A lei do valor na sociedade capitalista funciona, assim, como uma "lei
natural", "um mecanismo cego fora do controle consciente dos indivíduos". E
isto é desse modo exatamente na medida em que, no capitalismo, "a sociedade
não é um sujeito consciente" (idem, ibidem). Retorna-se, por conseguinte,
ao nosso entendimento da sociedade capitalista como o estágio final de uma
história "natural", que se fez por e mediante os homens, mas não foi posta
por eles, "não podendo, pois, ser considerada como criação efetivamente
humana, vale dizer, como produto resultante da ação consciente do homem"
(MOTTA & COSTA, 1995, p. 20).

Por outro lado, não obstante o reparo que acima fizemos à interpretação de
Kojève, ainda assim observávamos no início deste artigo ser apenas aparente
a contraposição entre o seu e o nosso entendimento sobre o fim da história.
Esclareçamos este ponto recorrendo às palavras do próprio Kojève: "Así,
para que el Hombre pueda conocerse a sí mismo, debe previamente
objetivarse, exteriorizarse, devenir um Mundo: 'el Hombre, dice Hegel, debe
realizarse en primer término y objetivarse por la Acción, antes de poder
conocerse'. Y la objetividad del Hombre, es precisamente la existencia de
sus Trabajos y de sus Luchas, o sea, la existencia de la Historia que es el
Tiempo. Ahora bien, en tanto que dura el Tiempo, en tanto que hay Historia
el Objeto permanece exterior ao Sujeto y el Hombre no se reconoce pues en
sus obras objetivas; el Mundo histórico que ha creado se le aparece como un
Mundo creado por otro que él: por un Espíritu, ciertamente, pero por un
Espíritu que no es el suyo, es decir, por un Espíritu divino (...). Pero la
Historia, es la oposición entre el Hombre y el Mundo (natural). El comienzo
del 'movimiento', es lo que no está en el movimiento; es la ausencia de
oposición entre el Hombre y el Mundo, o lo que es igual, es la ausencia del
Hombre. Por eso Hegel dice: 'el Círculo presupone su comienzo', es decir:
el Tiempo presupone el Espacio; el Hombre presupone el Mundo; la identidad
del Hombre y del Mundo es antes del Hombre. Dicho de otro modo, esta
identidad es la identidad no-revelada del Mundo, que es recóndito o mudo
porque todavía no implica al Hombre. Mas, este origen del Hombre no existe
para el Hombre. Porque el Ser-para-el-Hombre es el Ser-revelado-por-el-
concepto y desde que hay revelación del Ser, ya existe el Hombre que lo
revela por su Discurso.
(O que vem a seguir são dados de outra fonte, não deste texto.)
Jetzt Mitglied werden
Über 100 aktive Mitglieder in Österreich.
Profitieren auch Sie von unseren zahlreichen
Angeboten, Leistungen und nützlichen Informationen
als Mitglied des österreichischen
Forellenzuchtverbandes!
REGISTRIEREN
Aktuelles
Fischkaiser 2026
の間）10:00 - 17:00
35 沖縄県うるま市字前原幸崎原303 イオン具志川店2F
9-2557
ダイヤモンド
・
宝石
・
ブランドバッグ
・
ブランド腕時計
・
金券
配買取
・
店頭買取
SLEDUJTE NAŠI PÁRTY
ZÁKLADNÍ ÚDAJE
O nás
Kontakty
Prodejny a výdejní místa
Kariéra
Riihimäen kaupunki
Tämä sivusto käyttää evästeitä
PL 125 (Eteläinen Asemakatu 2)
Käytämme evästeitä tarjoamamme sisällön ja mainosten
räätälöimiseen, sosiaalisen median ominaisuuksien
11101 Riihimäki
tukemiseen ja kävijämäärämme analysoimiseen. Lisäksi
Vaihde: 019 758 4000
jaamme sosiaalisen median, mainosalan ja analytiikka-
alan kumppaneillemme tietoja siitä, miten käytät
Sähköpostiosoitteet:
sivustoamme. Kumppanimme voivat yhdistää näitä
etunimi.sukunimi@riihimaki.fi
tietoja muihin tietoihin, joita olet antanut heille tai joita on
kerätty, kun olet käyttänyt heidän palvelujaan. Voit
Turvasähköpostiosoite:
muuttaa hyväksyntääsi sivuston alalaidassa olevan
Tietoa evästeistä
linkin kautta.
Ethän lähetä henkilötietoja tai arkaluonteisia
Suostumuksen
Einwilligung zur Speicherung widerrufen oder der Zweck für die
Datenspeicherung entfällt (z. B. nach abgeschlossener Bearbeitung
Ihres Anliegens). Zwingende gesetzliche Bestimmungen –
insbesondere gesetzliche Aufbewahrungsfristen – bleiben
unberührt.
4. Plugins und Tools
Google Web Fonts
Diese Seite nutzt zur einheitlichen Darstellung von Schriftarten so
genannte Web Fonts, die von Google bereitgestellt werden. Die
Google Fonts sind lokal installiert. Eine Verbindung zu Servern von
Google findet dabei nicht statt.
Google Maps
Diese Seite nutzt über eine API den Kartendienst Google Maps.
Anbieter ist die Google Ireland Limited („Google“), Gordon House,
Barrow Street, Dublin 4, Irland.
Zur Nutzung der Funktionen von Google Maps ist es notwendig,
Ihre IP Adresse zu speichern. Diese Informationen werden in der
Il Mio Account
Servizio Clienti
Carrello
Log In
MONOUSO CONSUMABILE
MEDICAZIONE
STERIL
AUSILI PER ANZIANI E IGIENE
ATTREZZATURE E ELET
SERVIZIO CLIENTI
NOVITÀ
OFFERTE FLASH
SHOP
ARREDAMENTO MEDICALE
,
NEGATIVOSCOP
Y el Hombre es la Acción, es decir, la oposición
entre el Hombre y el Mundo, esto es, precisamente el 'movimento-dialéctico'
o el Tiempo. El Tiempo (humano) tiene entonces un comienzo en el Mundo: la
Historia comienza en un Mundo (natural) ya existente. Pero la Historia es
la historia de la Acción humana, y esa Acción es la 'supresión-dialéctica'
de la oposición entre el Hombre y el Mundo. Y la 'supresión' de la
oposición es la 'supresión' del Hombre mismo, es decir de la Historia y por
tanto del Tiempo (humano). En consecuencia, el fin del 'movimiento' es
también Identidad, como lo es su comienzo. Sólo al final la Identidad es
revelada por el Concepto. El 'movimiento', es decir, la Historia que es en
última instancia el proceso de la revelación del Ser por el Discurso, no
alcanza (erreicht) por tanto su comienzo sino al final: es que sólo al
final de la Historia la identidad del Hombre y del Mundo existe para el
Hombre, o en tanto que revelada por el Discurso humano. La Historia que há
comenzado tiene necesariamente un fin: y ese fin es la revelación
discursiva de su comienzo ... . Mas si el comienzo del Hombre, de la
Historia y del Tiempo no existe, para el Hombre, sino al final del Tiempo y
de la Historia, este fin ya no es un nuevo comienzo ni para el Hombre ni
del Hombre, sino verdaderamente su fin. En efecto, la identidad revelada
del Hombre y del Mundo suprime el deseo que es precisamente el comienzo de
la Historia, del Hombre y del Tiempo. El Círculo del Tiempo no puede ser
recorrido más que una sola vez; la Historia se acaba, pero no recomienza
más; el Hombre muere y no resucita (por lo menos en tanto que Hombre).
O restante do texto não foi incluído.